A natureza civil da dívida não desaparece pelo facto de se aplicar uma taxa de juro diferente da estipulada para as dívidas comuns entre particulares.
Os arguidos apropriaram-se ilicitamente de dinheiros públicos. Por causa disso, constituiram-se em dívida perante o ente público lesado – a Segurança Social –, estando obrigados a ressarcir esta nos termos daqueles normativos.
A obrigação de indemnizar tem por base os pressupostos da respectiva responsabilidade civil, definidos no Código Civil, nomeadamente quanto ao apuramento do dano a indemnizar - que é o correspondente ao prejuízo causado (igual, no presente caso, ao montante global das quantias que deviam ter sido entregues e não o foram) -, sendo os juros devidos pela mora, em consequência do atraso no pagamento de tais quantias à Segurança Social, contabilizados segundo a taxa e forma de aplicação previstas em lei especial aplicável ao Estado e à Segurança Social: o DL n.º 73/99 de 16/03.»
Quanto ao momento em que se inicia a contagem dos juros, pretende o recorrente que estes sejam contados «a partir do termo do prazo em que cada uma das quantias referentes às quotizações deduzidas (Setembro e outubro de 2010 e entre abril de 2011 e novembro de 2013) deveriam ter sido entregues ao demandante, até integral e efetivo pagamento - como é de lei e de justiça.».
O tribunal considerou que só há mora e, por isso, lugar a juros, a partir da «notificação do pedido de indemnização civil» à arguida (cfr. página 40 da sentença), reforçando a mesma ideia mais à frente, quando afirma: «Do exposto resulta que são devidos juros ao ISS, IP desde o momento da citação, ou seja, desde o momento em que a arguida foi notificada do pedido de indemnização civil contra si deduzido e até efectivo e integral pagamento da indemnização (cfr. art° 78.°, n.° 1 do C. P. Penal), os quais devem ser fixados à taxa legal estipulada».
Neste ponto, não tem razão o demandante.
Conforme se refere na sentença, a presente obrigação de indemnização funda-se num facto ilícito.

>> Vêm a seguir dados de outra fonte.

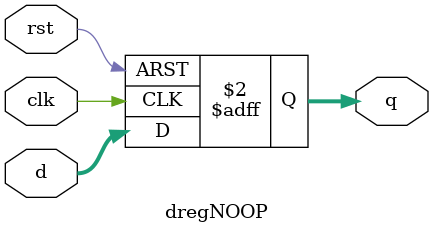
<source format=v>
module dregNOOP # (parameter WIDTH = 32) (
        input  wire             clk,
        input  wire             rst,
        input  wire [WIDTH-1:0] d,
        output reg  [WIDTH-1:0] q
    );
    always @ (posedge clk, posedge rst) begin
        if (rst) q <= {WIDTH{1'b1}} ;
        else     q <= d;
    end
endmodule

</source>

O dano é consequência de um crime e o ressarcimento desse dano é conseguido mediante a indemnização arbitrada em processo crime.
Neste, já não está em causa o simples cumprimento da obrigação tributária, sendo inaplicáveis as respectivas regras respeitantes ao atraso desse cumprimento.
Por um lado, o tribunal criminal está limitado pelo pedido cível formulado pelo demandante.
Por outro lado, é pressuposto que, no momento da decisão final, o montante fixado a título de indemnização cubra os danos causados pelo crime, pelo seu valor actual - sem exceder o pedido -, assim como este pedido terá de ser formulado de molde a que o respectivo valor compreenda todo o dano sofrido até ao momento em que é deduzido, razão pela qual inexiste fundamento para que os juros abranjam uma época mais remota.
Por isso, nesta matéria, parece-nos completamente despropositado apelar ao disposto no art. 16.º, n.ºs 1 e 2 do DL 411/91, de 17/08 – diploma que estabelece o regime jurídico da regularização das dívidas à segurança social –, havendo, sim, que seguir-se a regra do art. 805.º, n.º 3, do CC, ex vi art. 129.º, do CP, daquela resultando que, «tratando-se … de responsabilidade por facto ilícito ou pelo risco, o devedor constitui-se em mora desde a citação», norma que foi observada pelo tribunal recorrido.
Consequentemente, improcede, nesta parte, o recurso.